## Start
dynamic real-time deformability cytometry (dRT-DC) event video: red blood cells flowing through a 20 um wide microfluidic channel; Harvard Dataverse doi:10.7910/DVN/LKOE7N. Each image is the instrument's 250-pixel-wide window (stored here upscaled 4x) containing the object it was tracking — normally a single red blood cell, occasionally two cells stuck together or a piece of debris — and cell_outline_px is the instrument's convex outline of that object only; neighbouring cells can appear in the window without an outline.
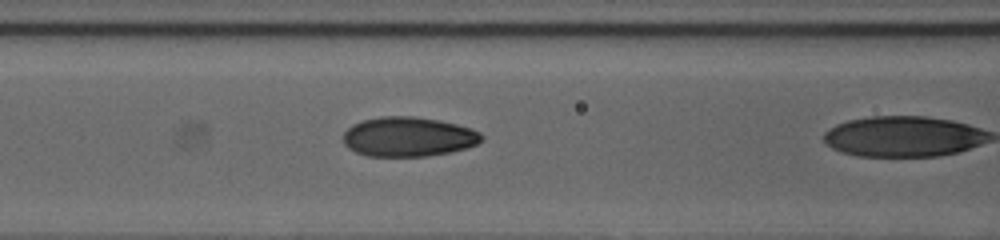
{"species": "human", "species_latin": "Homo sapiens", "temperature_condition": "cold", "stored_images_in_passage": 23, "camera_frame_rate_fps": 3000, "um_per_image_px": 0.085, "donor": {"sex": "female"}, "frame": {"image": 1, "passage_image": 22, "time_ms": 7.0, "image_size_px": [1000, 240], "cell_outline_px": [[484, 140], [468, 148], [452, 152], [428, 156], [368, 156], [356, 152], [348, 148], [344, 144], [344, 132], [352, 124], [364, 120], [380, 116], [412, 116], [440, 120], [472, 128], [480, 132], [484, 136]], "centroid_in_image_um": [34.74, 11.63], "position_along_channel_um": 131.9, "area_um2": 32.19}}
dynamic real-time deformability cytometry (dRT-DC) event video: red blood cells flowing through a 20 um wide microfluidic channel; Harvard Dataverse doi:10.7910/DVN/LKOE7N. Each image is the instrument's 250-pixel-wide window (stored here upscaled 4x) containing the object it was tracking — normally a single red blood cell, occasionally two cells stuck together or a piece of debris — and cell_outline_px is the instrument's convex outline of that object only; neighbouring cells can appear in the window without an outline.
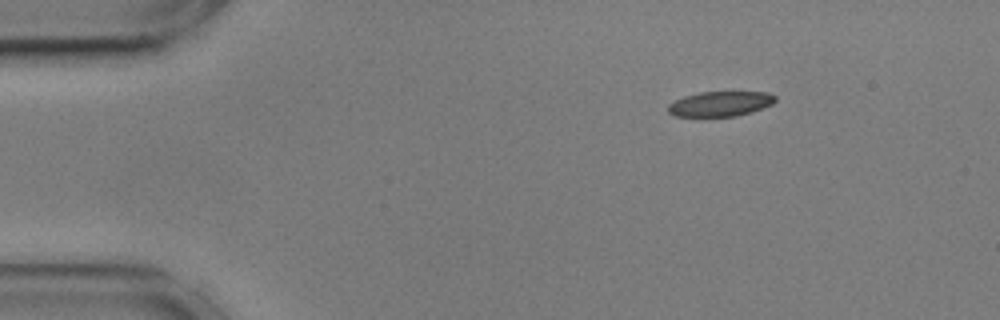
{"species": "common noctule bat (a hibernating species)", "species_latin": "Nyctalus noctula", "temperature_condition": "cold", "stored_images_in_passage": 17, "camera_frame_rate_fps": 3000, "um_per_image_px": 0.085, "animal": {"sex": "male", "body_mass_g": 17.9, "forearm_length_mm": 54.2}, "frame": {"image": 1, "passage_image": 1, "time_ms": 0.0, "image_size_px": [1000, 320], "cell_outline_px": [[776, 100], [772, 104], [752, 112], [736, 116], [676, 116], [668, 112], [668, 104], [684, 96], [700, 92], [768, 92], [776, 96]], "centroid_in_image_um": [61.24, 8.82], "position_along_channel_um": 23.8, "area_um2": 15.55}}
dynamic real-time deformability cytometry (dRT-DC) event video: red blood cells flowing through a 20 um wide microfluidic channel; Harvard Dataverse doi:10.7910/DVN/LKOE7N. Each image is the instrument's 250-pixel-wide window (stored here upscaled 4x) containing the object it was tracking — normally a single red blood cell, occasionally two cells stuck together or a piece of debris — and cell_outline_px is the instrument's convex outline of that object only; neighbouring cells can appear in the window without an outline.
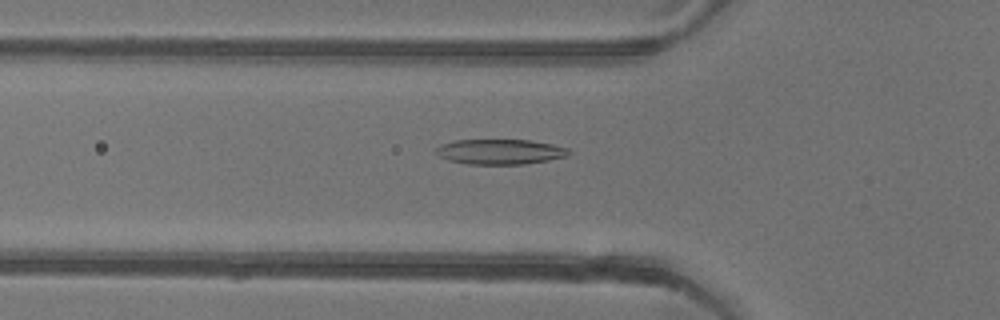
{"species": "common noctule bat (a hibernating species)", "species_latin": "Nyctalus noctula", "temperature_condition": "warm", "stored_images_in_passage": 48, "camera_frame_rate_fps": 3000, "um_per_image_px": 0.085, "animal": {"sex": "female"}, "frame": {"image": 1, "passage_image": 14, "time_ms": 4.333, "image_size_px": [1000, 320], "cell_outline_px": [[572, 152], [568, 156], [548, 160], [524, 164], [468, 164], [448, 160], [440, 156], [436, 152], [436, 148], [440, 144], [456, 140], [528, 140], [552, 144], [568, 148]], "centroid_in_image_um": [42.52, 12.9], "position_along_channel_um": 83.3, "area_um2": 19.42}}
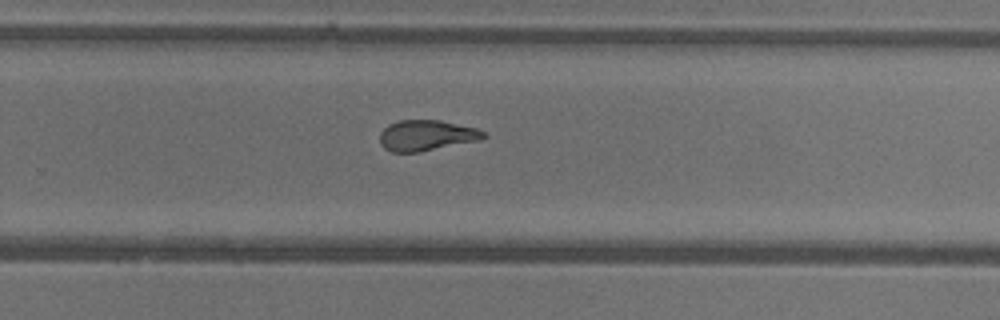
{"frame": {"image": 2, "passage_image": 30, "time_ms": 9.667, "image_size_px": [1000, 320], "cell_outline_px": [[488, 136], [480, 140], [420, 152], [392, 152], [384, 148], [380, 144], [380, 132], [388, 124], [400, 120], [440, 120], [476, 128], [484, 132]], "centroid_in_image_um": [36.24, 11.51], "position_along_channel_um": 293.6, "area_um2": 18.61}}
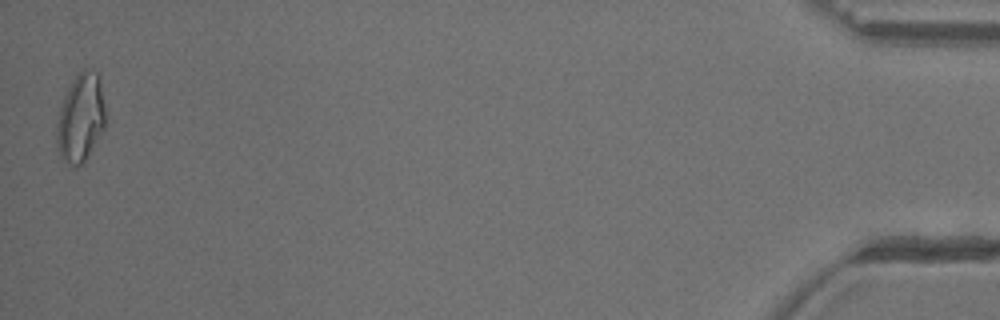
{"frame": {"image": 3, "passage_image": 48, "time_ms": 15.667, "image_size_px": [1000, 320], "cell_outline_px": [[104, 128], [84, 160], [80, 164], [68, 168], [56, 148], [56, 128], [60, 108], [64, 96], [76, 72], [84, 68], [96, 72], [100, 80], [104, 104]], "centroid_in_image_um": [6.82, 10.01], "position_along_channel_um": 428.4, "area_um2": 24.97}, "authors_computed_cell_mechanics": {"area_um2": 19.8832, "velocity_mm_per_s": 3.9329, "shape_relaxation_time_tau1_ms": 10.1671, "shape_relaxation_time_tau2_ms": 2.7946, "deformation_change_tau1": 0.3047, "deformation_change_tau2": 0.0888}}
## End
- **The exercise**:
Copy every record character for character. Skip the pictures.

- **Expected answer**:
dynamic real-time deformability cytometry (dRT-DC) event video: red blood cells flowing through a 20 um wide microfluidic channel; Harvard Dataverse doi:10.7910/DVN/LKOE7N. Each image is the instrument's 250-pixel-wide window (stored here upscaled 4x) containing the object it was tracking — normally a single red blood cell, occasionally two cells stuck together or a piece of debris — and cell_outline_px is the instrument's convex outline of that object only; neighbouring cells can appear in the window without an outline.
{"species": "human", "species_latin": "Homo sapiens", "temperature_condition": "cold", "stored_images_in_passage": 23, "camera_frame_rate_fps": 3000, "um_per_image_px": 0.085, "donor": {"sex": "female"}, "frame": {"image": 1, "passage_image": 22, "time_ms": 7.0, "image_size_px": [1000, 240], "cell_outline_px": [[484, 140], [468, 148], [452, 152], [428, 156], [368, 156], [356, 152], [348, 148], [344, 144], [344, 132], [352, 124], [364, 120], [380, 116], [412, 116], [440, 120], [472, 128], [480, 132], [484, 136]], "centroid_in_image_um": [34.74, 11.63], "position_along_channel_um": 131.9, "area_um2": 32.19}}
dynamic real-time deformability cytometry (dRT-DC) event video: red blood cells flowing through a 20 um wide microfluidic channel; Harvard Dataverse doi:10.7910/DVN/LKOE7N. Each image is the instrument's 250-pixel-wide window (stored here upscaled 4x) containing the object it was tracking — normally a single red blood cell, occasionally two cells stuck together or a piece of debris — and cell_outline_px is the instrument's convex outline of that object only; neighbouring cells can appear in the window without an outline.
{"species": "common noctule bat (a hibernating species)", "species_latin": "Nyctalus noctula", "temperature_condition": "cold", "stored_images_in_passage": 17, "camera_frame_rate_fps": 3000, "um_per_image_px": 0.085, "animal": {"sex": "male", "body_mass_g": 17.9, "forearm_length_mm": 54.2}, "frame": {"image": 1, "passage_image": 1, "time_ms": 0.0, "image_size_px": [1000, 320], "cell_outline_px": [[776, 100], [772, 104], [752, 112], [736, 116], [676, 116], [668, 112], [668, 104], [684, 96], [700, 92], [768, 92], [776, 96]], "centroid_in_image_um": [61.24, 8.82], "position_along_channel_um": 23.8, "area_um2": 15.55}}
dynamic real-time deformability cytometry (dRT-DC) event video: red blood cells flowing through a 20 um wide microfluidic channel; Harvard Dataverse doi:10.7910/DVN/LKOE7N. Each image is the instrument's 250-pixel-wide window (stored here upscaled 4x) containing the object it was tracking — normally a single red blood cell, occasionally two cells stuck together or a piece of debris — and cell_outline_px is the instrument's convex outline of that object only; neighbouring cells can appear in the window without an outline.
{"species": "common noctule bat (a hibernating species)", "species_latin": "Nyctalus noctula", "temperature_condition": "warm", "stored_images_in_passage": 48, "camera_frame_rate_fps": 3000, "um_per_image_px": 0.085, "animal": {"sex": "female"}, "frame": {"image": 1, "passage_image": 14, "time_ms": 4.333, "image_size_px": [1000, 320], "cell_outline_px": [[572, 152], [568, 156], [548, 160], [524, 164], [468, 164], [448, 160], [440, 156], [436, 152], [436, 148], [440, 144], [456, 140], [528, 140], [552, 144], [568, 148]], "centroid_in_image_um": [42.52, 12.9], "position_along_channel_um": 83.3, "area_um2": 19.42}}
{"frame": {"image": 2, "passage_image": 30, "time_ms": 9.667, "image_size_px": [1000, 320], "cell_outline_px": [[488, 136], [480, 140], [420, 152], [392, 152], [384, 148], [380, 144], [380, 132], [388, 124], [400, 120], [440, 120], [476, 128], [484, 132]], "centroid_in_image_um": [36.24, 11.51], "position_along_channel_um": 293.6, "area_um2": 18.61}}
{"frame": {"image": 3, "passage_image": 48, "time_ms": 15.667, "image_size_px": [1000, 320], "cell_outline_px": [[104, 128], [84, 160], [80, 164], [68, 168], [56, 148], [56, 128], [60, 108], [64, 96], [76, 72], [84, 68], [96, 72], [100, 80], [104, 104]], "centroid_in_image_um": [6.82, 10.01], "position_along_channel_um": 428.4, "area_um2": 24.97}, "authors_computed_cell_mechanics": {"area_um2": 19.8832, "velocity_mm_per_s": 3.9329, "shape_relaxation_time_tau1_ms": 10.1671, "shape_relaxation_time_tau2_ms": 2.7946, "deformation_change_tau1": 0.3047, "deformation_change_tau2": 0.0888}}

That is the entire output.